La police turque a perquisitionné mercredi soir à Istanbul un des plus importants quotidien d'opposition du pays, proche de l'imam Fethullah Gülen, ennemi juré du président islamo-conservateur Recep Tayyip Erdogan, selon des médias locaux.

Escorté d'importants effectifs des forces de l'ordre en tenue antiémeute, et d'un véhicule à canon à eau, cinq policiers et deux avocats ont inspecté, sur réquisition d'un tribunal, le siège du quotidien Zaman afin de vérifier que la version "pirate" d'un autre journal d'opposition n'y était pas imprimée, ont affirmé des journalistes de Zaman sur leurs comptes Twitter.

Ce quotidien, Bügun, le journal Millet et deux chaînes de télévision, appartenant tous à la holding Koza-Ipek, ont fait l'objet le mois dernier d'une décision très controversée de mise sous tutelle judiciaire.

L'assaut donné en direct par la police, quelques jours avant les élections législatives du 1er novembre, contre les deux chaînes Bugün TV et Kanaltürk pour faire exécuter cette décision avait suscité de violentes réactions contre le gouvernement turc, accusé de vouloir faire taire ses rivaux.

Au pouvoir depuis treize ans, le parti de M. Erdogan a remporté haut la main ce scrutin et regagné la majorité absolue des sièges au Parlement perdue il y a seulement cinq mois.

Comme le groupe Zaman, le groupe Koza-Ipek est réputé proche de l'imam Gülen, qui dirige depuis les Etats-Unis un influent réseau d'écoles, d'ONG et d'entreprises.

Le chef de l'Etat a déclaré la guerre à l'imam Gülen fin 2013, à la faveur d'un scandale de corruption retentissant qui a visé plusieurs de ses proches.
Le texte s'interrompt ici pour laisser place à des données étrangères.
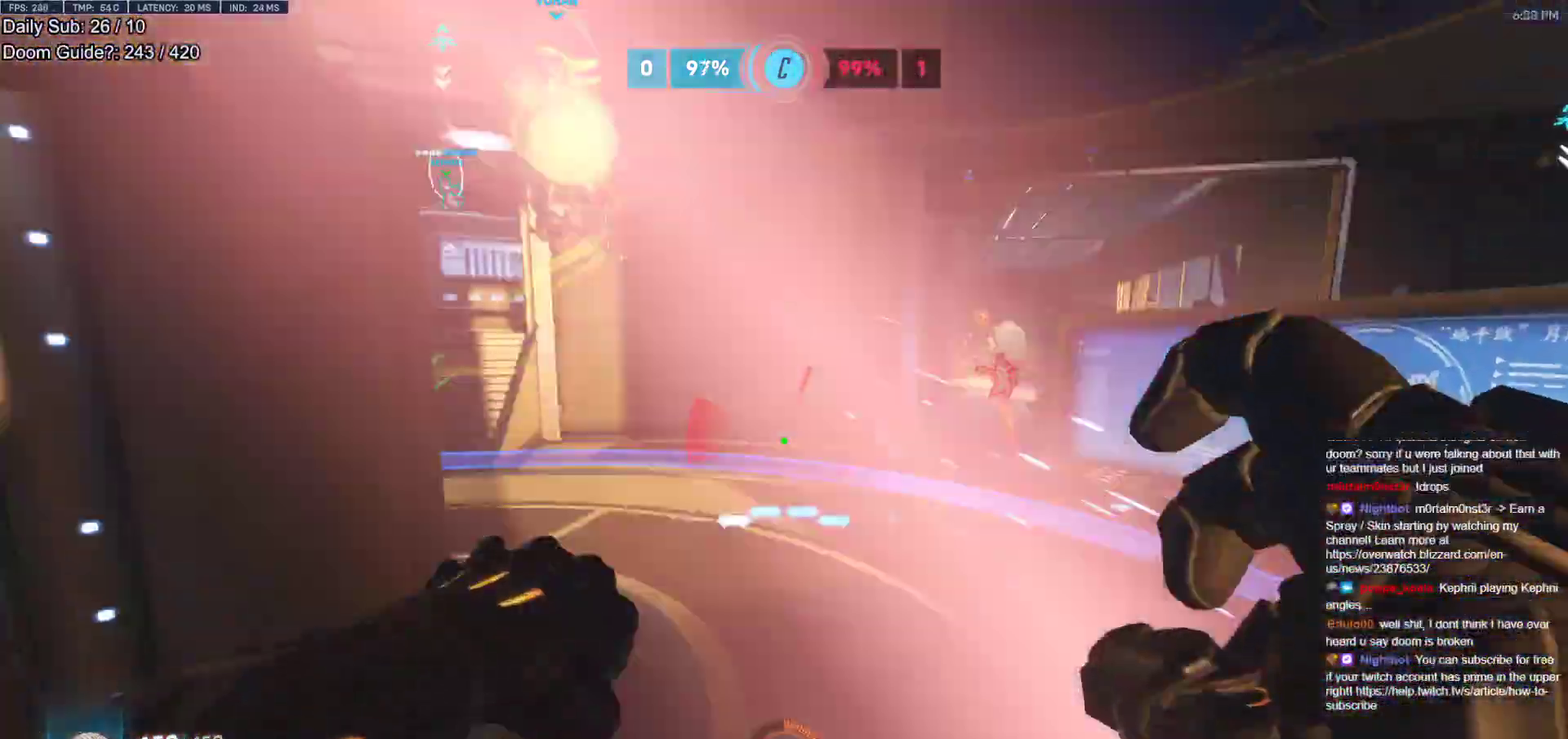
{"keys": ["a", "w"], "mouse": ["left"], "events": [[117, "mouse_left", "down"], [267, "mouse_left", "up"], [500, "mouse_left", "down"]]}
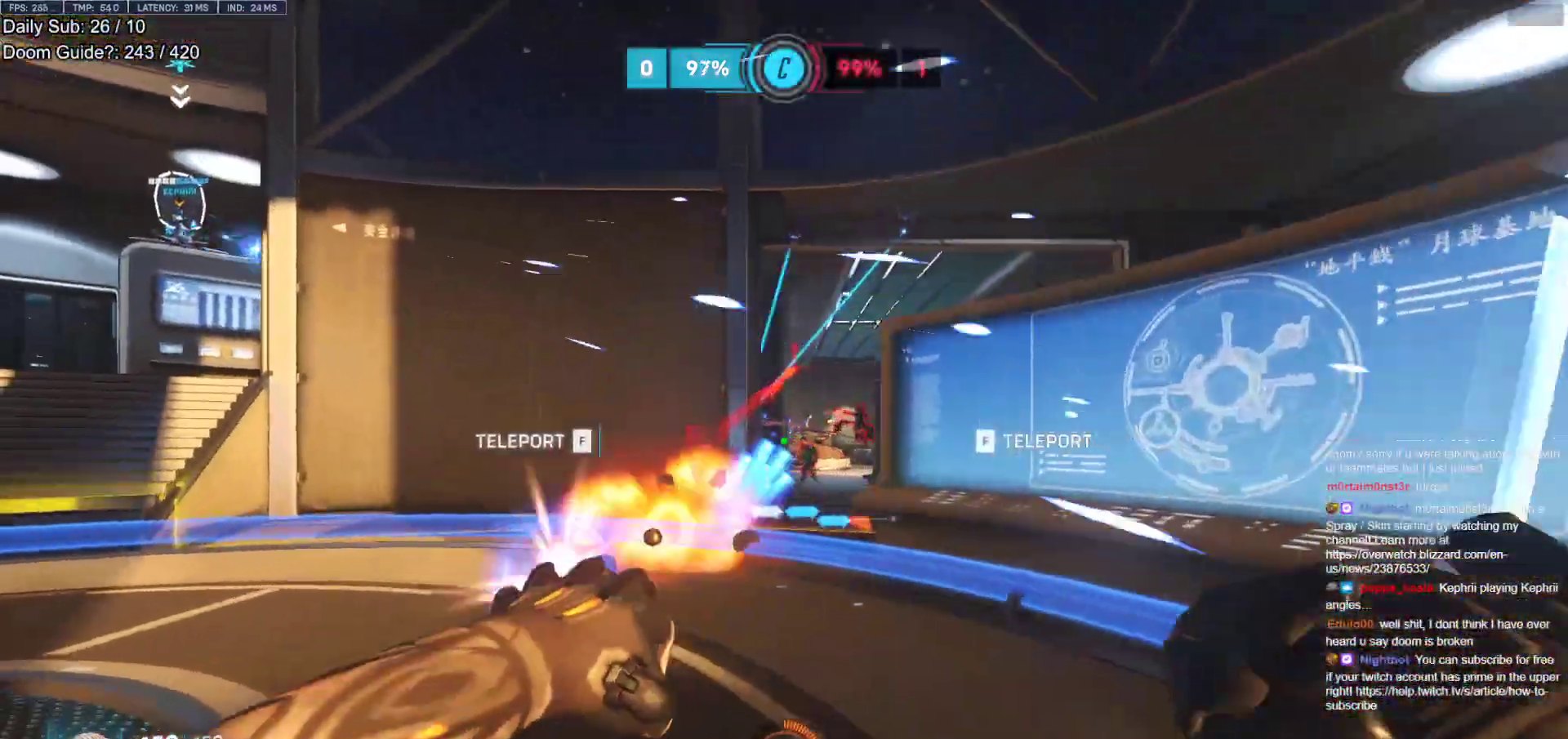
{"keys": ["w"], "mouse": [], "events": [[50, "shift", "down"], [133, "mouse_left", "up"], [233, "shift", "up"], [417, "a", "up"]]}
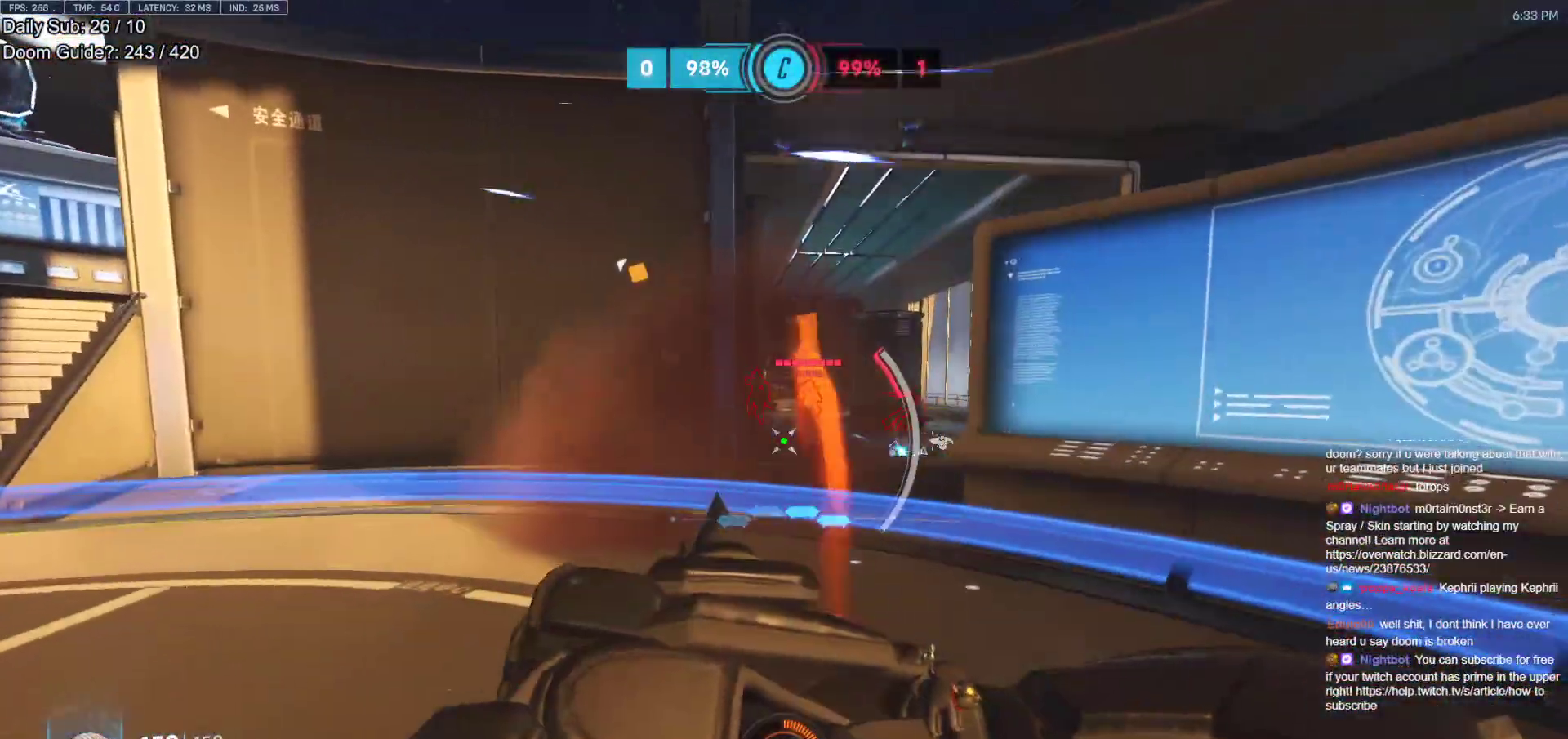
{"keys": ["d"], "mouse": [], "events": [[67, "d", "down"], [117, "w", "up"], [250, "a", "down"], [250, "d", "up"], [300, "s", "down"], [383, "s", "up"], [483, "a", "up"], [483, "d", "down"]]}
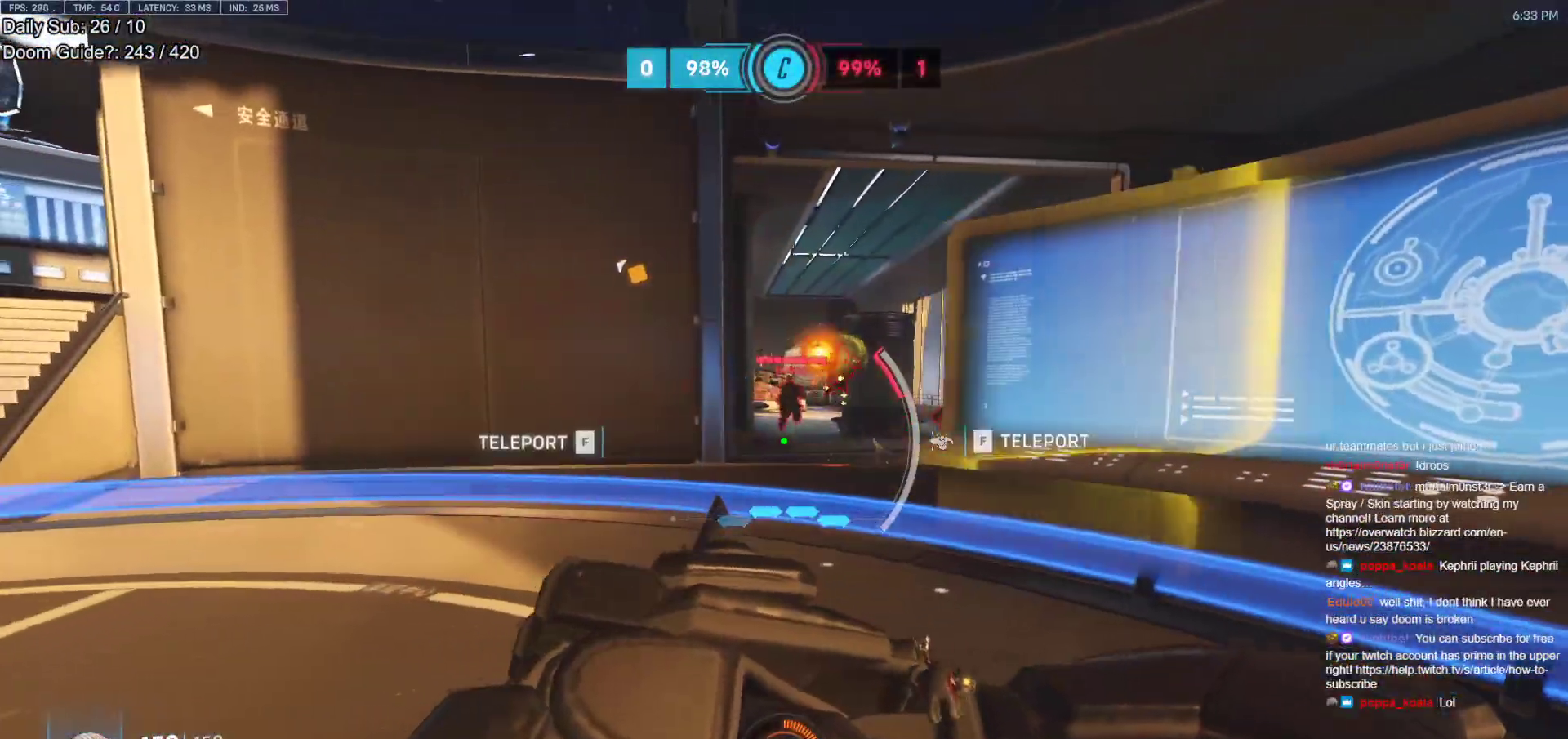
{"keys": ["w"], "mouse": [], "events": [[117, "a", "down"], [117, "d", "up"], [167, "w", "down"], [267, "d", "down"], [317, "a", "up"], [317, "d", "up"], [350, "a", "down"], [450, "a", "up"]]}
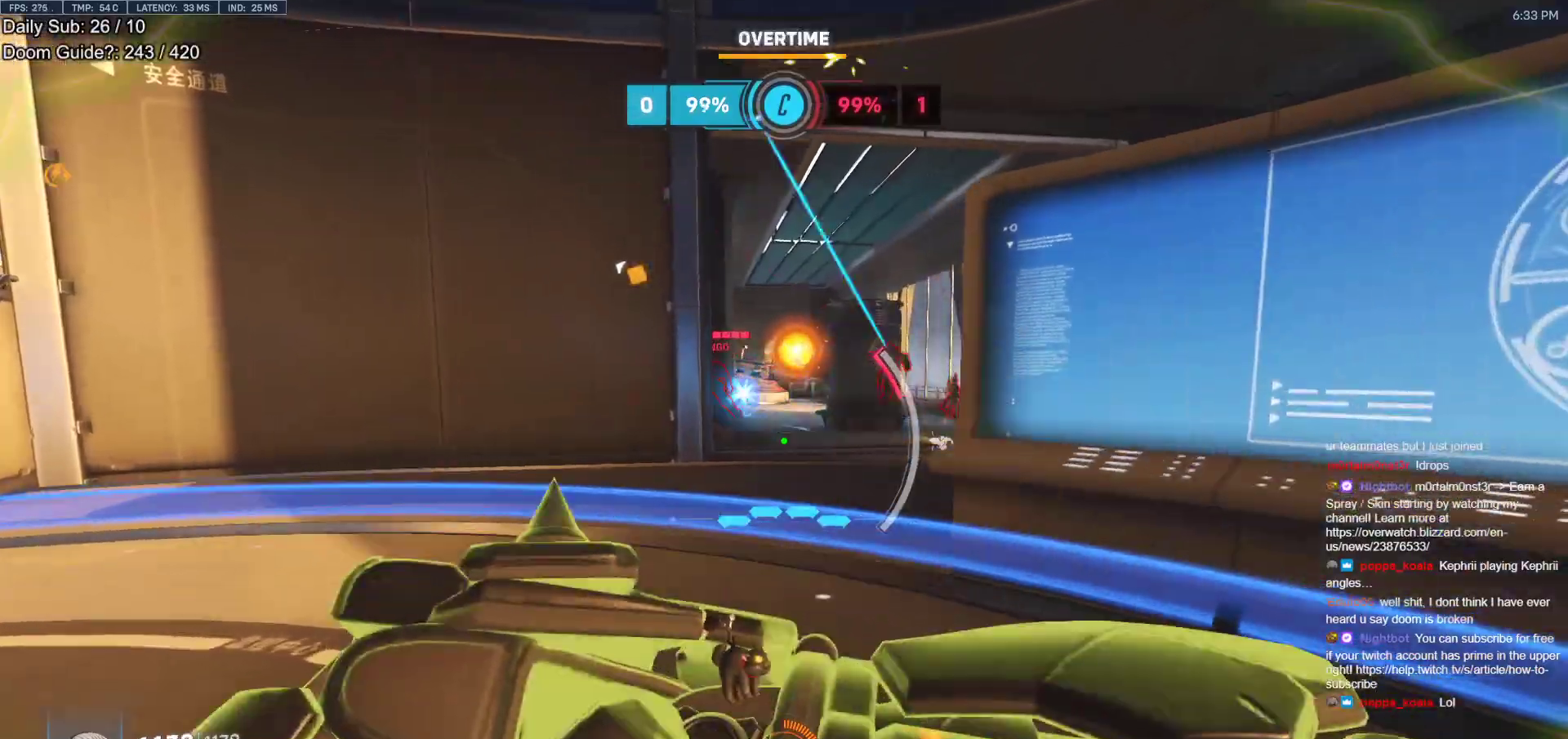
{"keys": ["w"], "mouse": [], "events": [[133, "w", "up"], [417, "w", "down"]]}
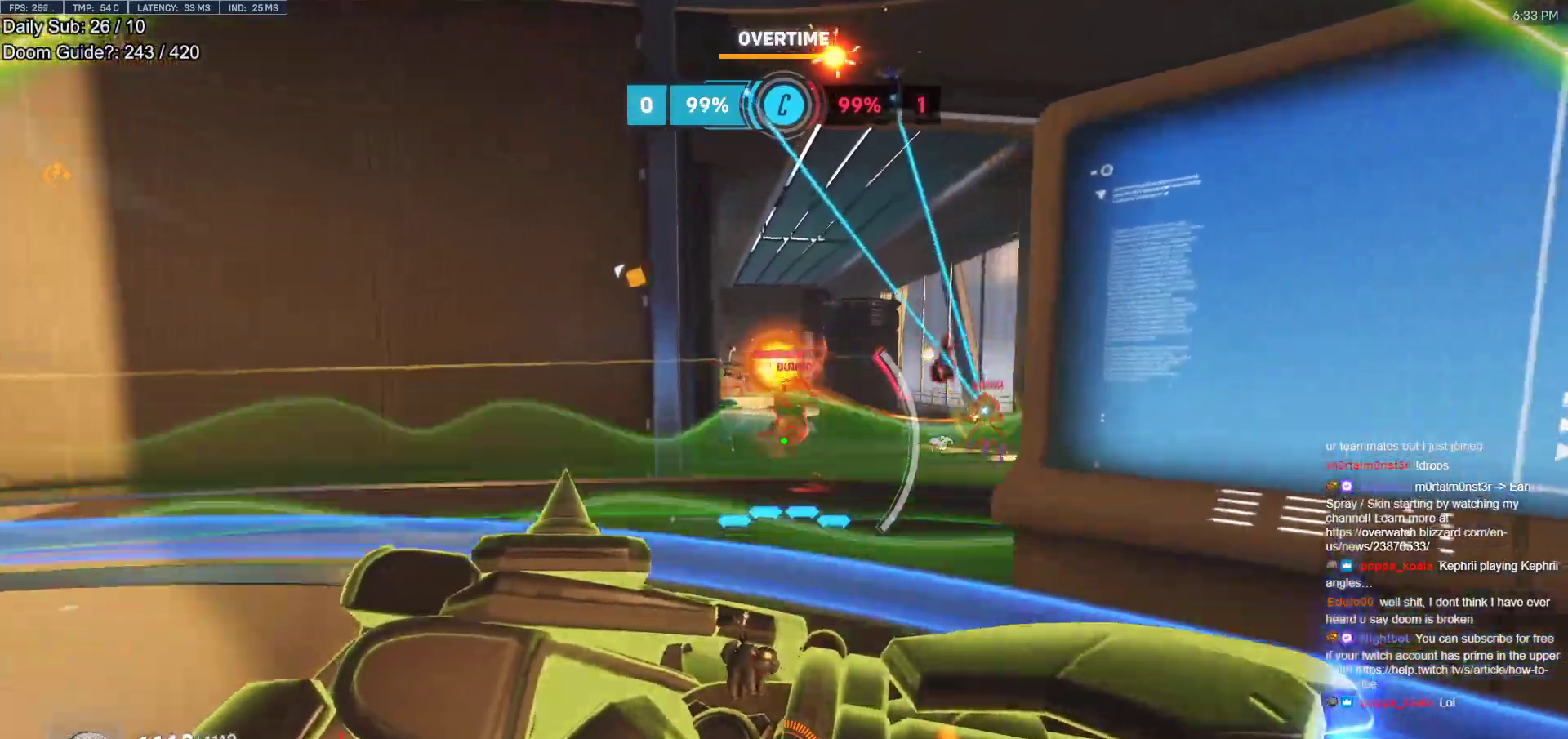
{"keys": ["d", "s"], "mouse": [], "events": [[17, "a", "down"], [100, "a", "up"], [200, "d", "down"], [250, "w", "up"], [483, "s", "down"]]}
Il reproche à son ex-allié d'avoir bâti un "Etat parallèle" pour le renverser.

Depuis près de deux ans, M. Erdogan a multiplié les poursuites judiciaires et les purges contre les réseaux "gülenistes".

Le gouvernement turc est régulièrement épinglé dans les capitales étrangères et par les ONG de défense de la liberté de la presse, qui lui reprochent ses pressions sur les médias.